** Data for processing follows **
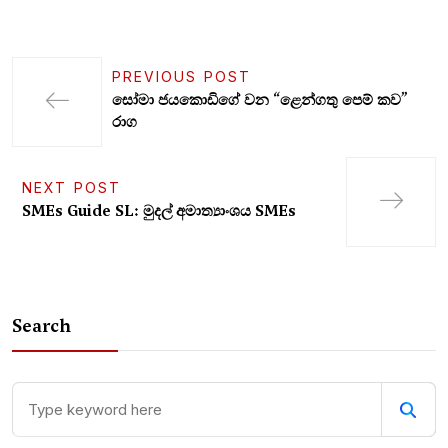
PREVIOUS POST
සෝමා ජයකොඩිගේ වන “ළෙන්ගතු පෙම් කව”
රාග
NEXT POST
SMEs Guide SL: මුදල් අමාත්‍යාංශය SMEs
Search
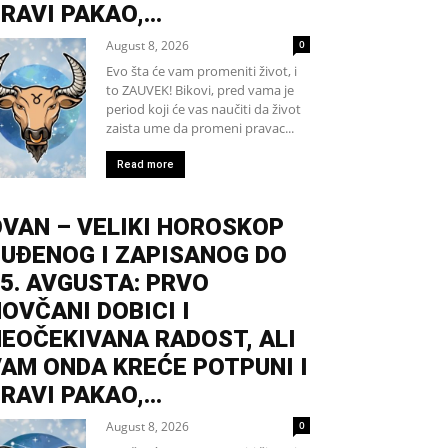
RAVI PAKAO,...
August 8, 2026
0
Evo šta će vam promeniti život, i
to ZAUVEK! Bikovi, pred vama je
period koji će vas naučiti da život
zaista ume da promeni pravac...
Read more
VAN – VELIKI HOROSKOP
UĐENOG I ZAPISANOG DO
5. AVGUSTA: PRVO
OVČANI DOBICI I
EOČEKIVANA RADOST, ALI
AM ONDA KREĆE POTPUNI I
RAVI PAKAO,...
August 8, 2026
0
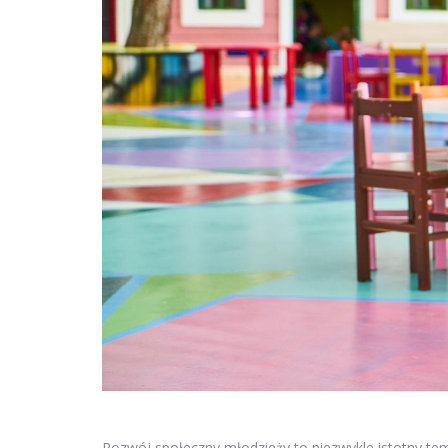
Rozwój społeczny młodzieży to niezwykle istotny tem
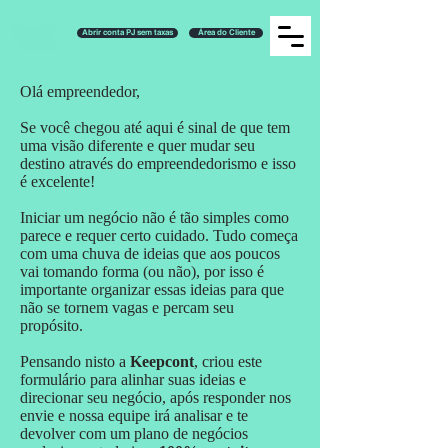
Abrir conta PJ sem taxas
Área do Cliente
Olá empreendedor,
Se você chegou até aqui é sinal de que tem
uma visão diferente e quer mudar seu
destino através do empreendedorismo e isso
é excelente!
Iniciar um negócio não é tão simples como
parece e requer certo cuidado. Tudo começa
com uma chuva de ideias que aos poucos
vai tomando forma (ou não), por isso é
importante organizar essas ideias para que
não se tornem vagas e percam seu
propósito.
Pensando nisto a
Keepcont
, criou este
formulário para alinhar suas ideias e
direcionar seu negócio, após responder nos
envie e nossa equipe irá analisar e te
devolver com um plano de negócios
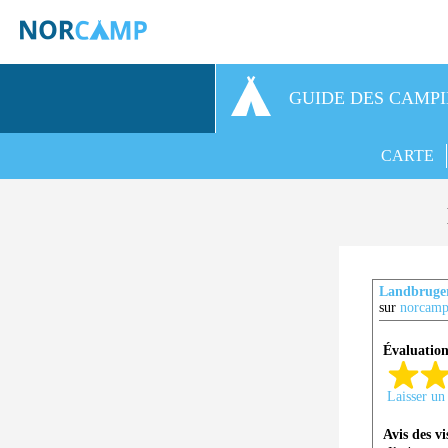
GUIDE DES CAMP
CARTE
Landbruger
sur
norcamp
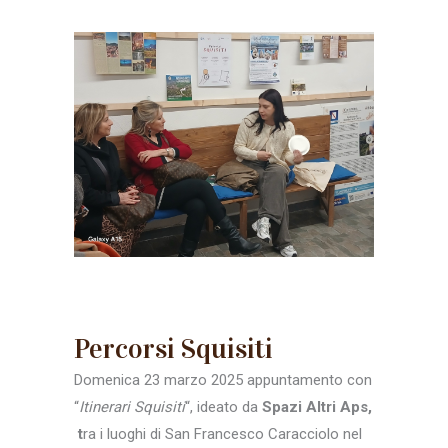
Percorsi Squisiti
Domenica 23 marzo 2025 appuntamento con
“
Itinerari Squisiti
“, ideato da
Spazi Altri Aps,
t
ra i luoghi di San Francesco Caracciolo nel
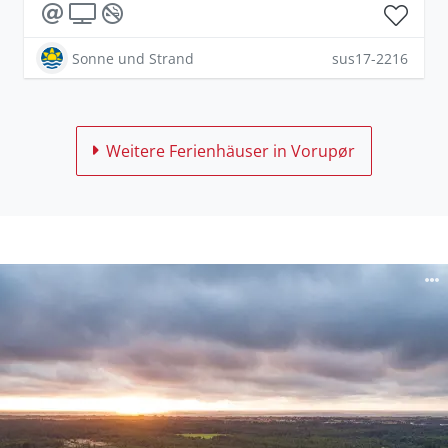
Sonne und Strand
sus17-2216
Weitere Ferienhäuser in Vorupør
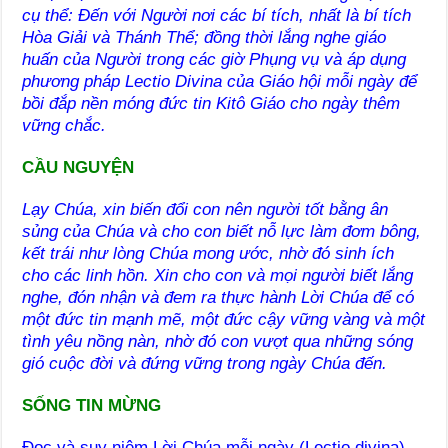
cụ thể: Đến với Người nơi các bí tích, nhất là bí tích
Hòa Giải và Thánh Thể; đồng thời lắng nghe giáo
huấn của Người trong các giờ Phụng vụ và áp dụng
phương pháp Lectio Divina của Giáo hội mỗi ngày để
bồi đắp nền móng đức tin Kitô Giáo cho ngày thêm
vững chắc.
CẦU NGUYỆN
Lạy Chúa, xin biến đổi con nên người tốt bằng ân
sủng của Chúa và cho con biết nỗ lực làm đơm bông,
kết trái như lòng Chúa mong ước, nhờ đó sinh ích
cho các linh hồn. Xin cho con và mọi người biết lắng
nghe, đón nhận và đem ra thực hành Lời Chúa để có
một đức tin mạnh mẽ, một đức cậy vững vàng và một
tình yêu nồng nàn, nhờ đó con vượt qua những sóng
gió cuộc đời và đứng vững trong ngày Chúa đến.
SỐNG TIN MỪNG
Đọc và suy niệm Lời Chúa mỗi ngày (Lectio divina).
** End of Data for processing **
## Work instruction
Quote every line of text in the data above verbatim, in order, and leave out the picture lines.

## Solution for this exercise
PREVIOUS POST
සෝමා ජයකොඩිගේ වන “ළෙන්ගතු පෙම් කව”
රාග
NEXT POST
SMEs Guide SL: මුදල් අමාත්‍යාංශය SMEs
Search
RAVI PAKAO,...
August 8, 2026
0
Evo šta će vam promeniti život, i
to ZAUVEK! Bikovi, pred vama je
period koji će vas naučiti da život
zaista ume da promeni pravac...
Read more
VAN – VELIKI HOROSKOP
UĐENOG I ZAPISANOG DO
5. AVGUSTA: PRVO
OVČANI DOBICI I
EOČEKIVANA RADOST, ALI
AM ONDA KREĆE POTPUNI I
RAVI PAKAO,...
August 8, 2026
0
Rozwój społeczny młodzieży to niezwykle istotny tem
Abrir conta PJ sem taxas
Área do Cliente
Olá empreendedor,
Se você chegou até aqui é sinal de que tem
uma visão diferente e quer mudar seu
destino através do empreendedorismo e isso
é excelente!
Iniciar um negócio não é tão simples como
parece e requer certo cuidado. Tudo começa
com uma chuva de ideias que aos poucos
vai tomando forma (ou não), por isso é
importante organizar essas ideias para que
não se tornem vagas e percam seu
propósito.
Pensando nisto a
Keepcont
, criou este
formulário para alinhar suas ideias e
direcionar seu negócio, após responder nos
envie e nossa equipe irá analisar e te
devolver com um plano de negócios
GUIDE DES CAMP
CARTE
Landbruger
sur
norcamp
Percorsi Squisiti
Domenica 23 marzo 2025 appuntamento con
“
Itinerari Squisiti
“, ideato da
Spazi Altri Aps,
t
ra i luoghi di San Francesco Caracciolo nel
Sonne und Strand
sus17-2216
Weitere Ferienhäuser in Vorupør
cụ thể: Đến với Người nơi các bí tích, nhất là bí tích
Hòa Giải và Thánh Thể; đồng thời lắng nghe giáo
huấn của Người trong các giờ Phụng vụ và áp dụng
phương pháp Lectio Divina của Giáo hội mỗi ngày để
bồi đắp nền móng đức tin Kitô Giáo cho ngày thêm
vững chắc.
CẦU NGUYỆN
Lạy Chúa, xin biến đổi con nên người tốt bằng ân
sủng của Chúa và cho con biết nỗ lực làm đơm bông,
kết trái như lòng Chúa mong ước, nhờ đó sinh ích
cho các linh hồn. Xin cho con và mọi người biết lắng
nghe, đón nhận và đem ra thực hành Lời Chúa để có
một đức tin mạnh mẽ, một đức cậy vững vàng và một
tình yêu nồng nàn, nhờ đó con vượt qua những sóng
gió cuộc đời và đứng vững trong ngày Chúa đến.
SỐNG TIN MỪNG
Đọc và suy niệm Lời Chúa mỗi ngày (Lectio divina).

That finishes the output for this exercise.